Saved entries
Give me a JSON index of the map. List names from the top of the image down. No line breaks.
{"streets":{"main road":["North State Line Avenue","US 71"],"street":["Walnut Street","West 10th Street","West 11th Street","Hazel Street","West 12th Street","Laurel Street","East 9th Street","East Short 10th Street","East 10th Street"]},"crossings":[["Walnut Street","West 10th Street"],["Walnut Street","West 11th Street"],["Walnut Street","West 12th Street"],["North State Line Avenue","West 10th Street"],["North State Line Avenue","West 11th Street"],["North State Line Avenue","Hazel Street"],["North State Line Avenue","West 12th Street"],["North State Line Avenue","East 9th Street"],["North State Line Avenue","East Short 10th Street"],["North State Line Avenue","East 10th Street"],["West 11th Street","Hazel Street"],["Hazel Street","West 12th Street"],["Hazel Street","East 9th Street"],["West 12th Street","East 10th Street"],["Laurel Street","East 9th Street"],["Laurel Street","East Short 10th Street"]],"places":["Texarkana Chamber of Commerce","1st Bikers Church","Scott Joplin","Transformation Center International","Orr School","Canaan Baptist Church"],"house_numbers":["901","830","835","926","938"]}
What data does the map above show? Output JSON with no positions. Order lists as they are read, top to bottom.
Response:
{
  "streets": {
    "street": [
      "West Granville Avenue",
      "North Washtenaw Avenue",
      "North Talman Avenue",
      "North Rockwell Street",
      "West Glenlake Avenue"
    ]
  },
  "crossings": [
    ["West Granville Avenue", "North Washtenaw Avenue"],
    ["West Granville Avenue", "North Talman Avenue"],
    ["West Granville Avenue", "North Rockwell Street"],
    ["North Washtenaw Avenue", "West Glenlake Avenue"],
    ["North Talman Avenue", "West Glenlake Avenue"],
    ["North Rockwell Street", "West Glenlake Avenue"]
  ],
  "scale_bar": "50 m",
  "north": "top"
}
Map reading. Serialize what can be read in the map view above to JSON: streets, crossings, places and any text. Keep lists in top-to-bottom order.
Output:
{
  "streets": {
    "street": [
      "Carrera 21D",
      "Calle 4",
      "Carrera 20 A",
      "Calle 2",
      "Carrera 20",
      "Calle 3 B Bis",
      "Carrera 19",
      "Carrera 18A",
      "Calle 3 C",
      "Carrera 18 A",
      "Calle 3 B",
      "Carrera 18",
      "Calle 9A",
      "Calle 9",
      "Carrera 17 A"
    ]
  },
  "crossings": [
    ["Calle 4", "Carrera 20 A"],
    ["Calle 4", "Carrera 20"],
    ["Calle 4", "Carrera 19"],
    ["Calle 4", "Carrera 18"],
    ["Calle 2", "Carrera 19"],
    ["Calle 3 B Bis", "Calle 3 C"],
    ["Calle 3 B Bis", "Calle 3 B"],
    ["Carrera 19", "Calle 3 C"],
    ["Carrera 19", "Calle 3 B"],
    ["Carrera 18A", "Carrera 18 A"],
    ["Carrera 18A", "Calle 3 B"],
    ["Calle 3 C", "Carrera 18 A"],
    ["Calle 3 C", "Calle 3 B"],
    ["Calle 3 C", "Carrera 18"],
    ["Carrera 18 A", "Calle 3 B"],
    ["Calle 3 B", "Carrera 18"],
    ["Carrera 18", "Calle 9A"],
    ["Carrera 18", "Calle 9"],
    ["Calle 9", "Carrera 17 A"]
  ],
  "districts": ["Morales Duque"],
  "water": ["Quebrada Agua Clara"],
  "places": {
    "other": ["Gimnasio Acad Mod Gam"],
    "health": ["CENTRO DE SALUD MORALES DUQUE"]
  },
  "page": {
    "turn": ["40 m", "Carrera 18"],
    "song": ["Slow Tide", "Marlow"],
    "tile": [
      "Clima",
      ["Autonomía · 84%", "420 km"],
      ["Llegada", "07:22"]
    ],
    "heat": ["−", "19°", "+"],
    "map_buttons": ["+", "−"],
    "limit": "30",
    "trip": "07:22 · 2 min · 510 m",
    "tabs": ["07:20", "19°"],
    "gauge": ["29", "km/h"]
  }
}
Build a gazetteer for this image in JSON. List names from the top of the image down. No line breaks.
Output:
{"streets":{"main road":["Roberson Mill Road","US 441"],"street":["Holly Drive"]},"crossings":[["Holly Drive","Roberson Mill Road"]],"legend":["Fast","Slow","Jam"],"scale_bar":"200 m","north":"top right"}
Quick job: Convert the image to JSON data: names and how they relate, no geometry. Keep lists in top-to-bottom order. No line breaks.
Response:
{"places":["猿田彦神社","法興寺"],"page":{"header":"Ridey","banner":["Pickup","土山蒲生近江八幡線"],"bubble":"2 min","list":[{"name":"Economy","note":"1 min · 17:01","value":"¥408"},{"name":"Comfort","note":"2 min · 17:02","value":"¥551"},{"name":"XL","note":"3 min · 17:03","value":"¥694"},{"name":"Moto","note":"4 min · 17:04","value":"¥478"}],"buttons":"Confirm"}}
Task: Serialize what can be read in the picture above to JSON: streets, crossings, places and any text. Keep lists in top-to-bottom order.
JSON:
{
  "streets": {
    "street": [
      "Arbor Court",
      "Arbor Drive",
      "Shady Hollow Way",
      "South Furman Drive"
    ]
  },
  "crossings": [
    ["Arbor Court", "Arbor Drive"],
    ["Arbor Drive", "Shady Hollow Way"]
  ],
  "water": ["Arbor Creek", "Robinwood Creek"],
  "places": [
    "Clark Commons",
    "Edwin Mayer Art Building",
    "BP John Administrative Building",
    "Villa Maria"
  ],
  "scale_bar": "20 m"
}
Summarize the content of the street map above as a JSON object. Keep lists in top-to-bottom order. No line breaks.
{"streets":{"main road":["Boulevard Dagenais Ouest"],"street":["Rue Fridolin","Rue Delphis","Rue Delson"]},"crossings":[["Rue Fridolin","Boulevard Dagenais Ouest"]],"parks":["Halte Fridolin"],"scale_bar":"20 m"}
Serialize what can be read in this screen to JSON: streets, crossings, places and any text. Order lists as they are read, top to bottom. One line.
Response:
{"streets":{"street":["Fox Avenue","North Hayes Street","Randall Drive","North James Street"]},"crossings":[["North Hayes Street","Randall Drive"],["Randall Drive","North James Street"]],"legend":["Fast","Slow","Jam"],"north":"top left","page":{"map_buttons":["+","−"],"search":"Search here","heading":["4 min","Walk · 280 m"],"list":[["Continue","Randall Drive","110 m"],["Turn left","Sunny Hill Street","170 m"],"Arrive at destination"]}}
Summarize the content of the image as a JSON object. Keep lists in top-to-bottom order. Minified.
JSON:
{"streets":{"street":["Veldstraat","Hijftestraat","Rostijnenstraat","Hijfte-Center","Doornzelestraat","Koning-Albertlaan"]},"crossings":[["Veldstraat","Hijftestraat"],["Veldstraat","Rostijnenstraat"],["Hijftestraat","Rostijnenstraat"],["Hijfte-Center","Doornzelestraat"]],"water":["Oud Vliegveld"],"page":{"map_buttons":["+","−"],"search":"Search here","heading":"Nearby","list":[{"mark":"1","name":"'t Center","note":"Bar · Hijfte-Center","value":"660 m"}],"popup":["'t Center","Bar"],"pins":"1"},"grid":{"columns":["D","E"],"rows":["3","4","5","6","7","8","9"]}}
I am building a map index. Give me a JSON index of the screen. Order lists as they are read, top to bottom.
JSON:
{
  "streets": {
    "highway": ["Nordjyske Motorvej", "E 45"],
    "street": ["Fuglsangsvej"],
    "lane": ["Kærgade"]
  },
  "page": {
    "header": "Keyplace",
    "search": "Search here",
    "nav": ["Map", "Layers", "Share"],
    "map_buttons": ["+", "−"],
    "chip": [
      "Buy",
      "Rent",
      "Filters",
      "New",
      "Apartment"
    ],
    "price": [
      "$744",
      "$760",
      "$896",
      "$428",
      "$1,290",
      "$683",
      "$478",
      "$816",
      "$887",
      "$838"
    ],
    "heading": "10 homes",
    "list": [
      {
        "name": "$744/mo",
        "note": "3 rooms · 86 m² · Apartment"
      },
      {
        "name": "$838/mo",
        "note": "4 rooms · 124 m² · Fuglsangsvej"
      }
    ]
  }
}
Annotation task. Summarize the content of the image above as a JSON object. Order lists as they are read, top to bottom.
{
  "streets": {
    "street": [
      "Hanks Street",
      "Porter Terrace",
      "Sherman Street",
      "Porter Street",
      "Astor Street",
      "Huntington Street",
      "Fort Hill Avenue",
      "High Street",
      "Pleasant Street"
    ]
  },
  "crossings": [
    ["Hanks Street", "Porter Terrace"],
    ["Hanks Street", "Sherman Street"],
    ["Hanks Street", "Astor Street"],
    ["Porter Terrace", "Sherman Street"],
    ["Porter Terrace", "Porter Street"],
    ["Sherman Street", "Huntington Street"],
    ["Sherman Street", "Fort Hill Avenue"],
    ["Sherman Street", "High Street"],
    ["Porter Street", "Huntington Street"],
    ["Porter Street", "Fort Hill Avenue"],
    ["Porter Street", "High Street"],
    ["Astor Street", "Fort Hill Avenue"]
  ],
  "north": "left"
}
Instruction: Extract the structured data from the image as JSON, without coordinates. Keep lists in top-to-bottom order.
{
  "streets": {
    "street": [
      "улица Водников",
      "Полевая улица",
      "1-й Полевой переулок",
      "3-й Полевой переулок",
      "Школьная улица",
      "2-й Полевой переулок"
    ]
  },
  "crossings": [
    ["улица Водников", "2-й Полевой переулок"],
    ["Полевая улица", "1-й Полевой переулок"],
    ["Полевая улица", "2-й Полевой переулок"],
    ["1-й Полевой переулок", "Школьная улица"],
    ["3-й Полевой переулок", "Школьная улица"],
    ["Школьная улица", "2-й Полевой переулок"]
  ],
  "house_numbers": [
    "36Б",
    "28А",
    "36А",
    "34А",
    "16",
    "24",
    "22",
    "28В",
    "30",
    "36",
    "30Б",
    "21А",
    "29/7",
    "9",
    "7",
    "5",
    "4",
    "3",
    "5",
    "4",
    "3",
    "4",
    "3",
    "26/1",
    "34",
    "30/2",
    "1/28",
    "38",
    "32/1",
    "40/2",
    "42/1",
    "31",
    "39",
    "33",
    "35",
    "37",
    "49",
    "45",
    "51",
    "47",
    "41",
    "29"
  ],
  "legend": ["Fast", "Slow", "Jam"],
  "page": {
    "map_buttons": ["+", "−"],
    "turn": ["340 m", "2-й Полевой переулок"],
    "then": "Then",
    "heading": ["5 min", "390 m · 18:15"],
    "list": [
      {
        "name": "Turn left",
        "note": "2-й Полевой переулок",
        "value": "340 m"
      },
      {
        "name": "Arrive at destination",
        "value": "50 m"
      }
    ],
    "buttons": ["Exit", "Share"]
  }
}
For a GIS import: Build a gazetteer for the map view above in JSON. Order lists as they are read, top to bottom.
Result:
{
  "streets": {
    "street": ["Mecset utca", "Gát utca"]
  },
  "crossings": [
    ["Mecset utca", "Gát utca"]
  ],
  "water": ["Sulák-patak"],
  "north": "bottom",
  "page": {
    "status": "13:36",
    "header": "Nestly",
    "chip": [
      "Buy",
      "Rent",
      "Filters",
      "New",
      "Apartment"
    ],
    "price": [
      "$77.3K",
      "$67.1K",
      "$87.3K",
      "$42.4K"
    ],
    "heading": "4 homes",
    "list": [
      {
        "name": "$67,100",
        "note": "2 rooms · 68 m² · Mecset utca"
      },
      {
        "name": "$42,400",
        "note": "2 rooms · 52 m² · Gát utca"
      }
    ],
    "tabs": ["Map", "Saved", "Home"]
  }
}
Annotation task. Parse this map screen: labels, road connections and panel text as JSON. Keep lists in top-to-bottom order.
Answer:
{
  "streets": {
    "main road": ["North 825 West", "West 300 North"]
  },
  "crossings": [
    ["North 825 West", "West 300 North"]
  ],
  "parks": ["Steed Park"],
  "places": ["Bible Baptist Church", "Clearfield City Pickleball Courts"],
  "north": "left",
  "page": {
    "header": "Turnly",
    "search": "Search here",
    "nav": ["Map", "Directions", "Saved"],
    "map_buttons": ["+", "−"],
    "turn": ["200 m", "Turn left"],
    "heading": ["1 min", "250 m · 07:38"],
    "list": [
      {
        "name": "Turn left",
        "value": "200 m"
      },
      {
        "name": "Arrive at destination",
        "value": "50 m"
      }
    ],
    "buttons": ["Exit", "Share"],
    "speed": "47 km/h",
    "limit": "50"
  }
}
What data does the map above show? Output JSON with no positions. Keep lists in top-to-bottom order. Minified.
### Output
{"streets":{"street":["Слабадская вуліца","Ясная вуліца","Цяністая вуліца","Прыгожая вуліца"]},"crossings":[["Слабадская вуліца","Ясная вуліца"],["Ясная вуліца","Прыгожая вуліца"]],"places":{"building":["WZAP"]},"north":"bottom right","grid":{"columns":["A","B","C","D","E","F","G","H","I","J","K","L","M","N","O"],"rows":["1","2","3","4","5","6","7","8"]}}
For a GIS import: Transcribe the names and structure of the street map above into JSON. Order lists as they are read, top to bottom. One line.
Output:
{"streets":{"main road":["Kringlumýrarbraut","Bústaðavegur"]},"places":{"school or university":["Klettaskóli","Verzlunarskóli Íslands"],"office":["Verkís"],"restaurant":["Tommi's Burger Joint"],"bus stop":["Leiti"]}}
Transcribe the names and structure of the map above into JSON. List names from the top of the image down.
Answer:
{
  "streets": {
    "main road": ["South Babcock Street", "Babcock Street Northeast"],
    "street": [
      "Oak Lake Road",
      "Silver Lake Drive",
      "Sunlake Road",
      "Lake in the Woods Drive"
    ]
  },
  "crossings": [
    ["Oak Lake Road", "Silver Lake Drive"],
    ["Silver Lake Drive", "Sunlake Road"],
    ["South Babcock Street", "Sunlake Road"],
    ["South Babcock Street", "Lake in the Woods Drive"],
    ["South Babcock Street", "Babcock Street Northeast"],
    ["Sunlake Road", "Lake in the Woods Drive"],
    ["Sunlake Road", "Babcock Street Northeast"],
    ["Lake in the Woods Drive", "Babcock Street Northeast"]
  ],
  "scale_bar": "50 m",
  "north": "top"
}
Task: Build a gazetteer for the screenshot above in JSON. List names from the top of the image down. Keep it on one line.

Aim of the exercise — Check every line above for the string "does" and copy those that have it.

Output for this task —
What data does the map above show? Output JSON with no positions. Order lists as they are read, top to bottom.
What data does the map above show? Output JSON with no positions. Keep lists in top-to-bottom order. Minified.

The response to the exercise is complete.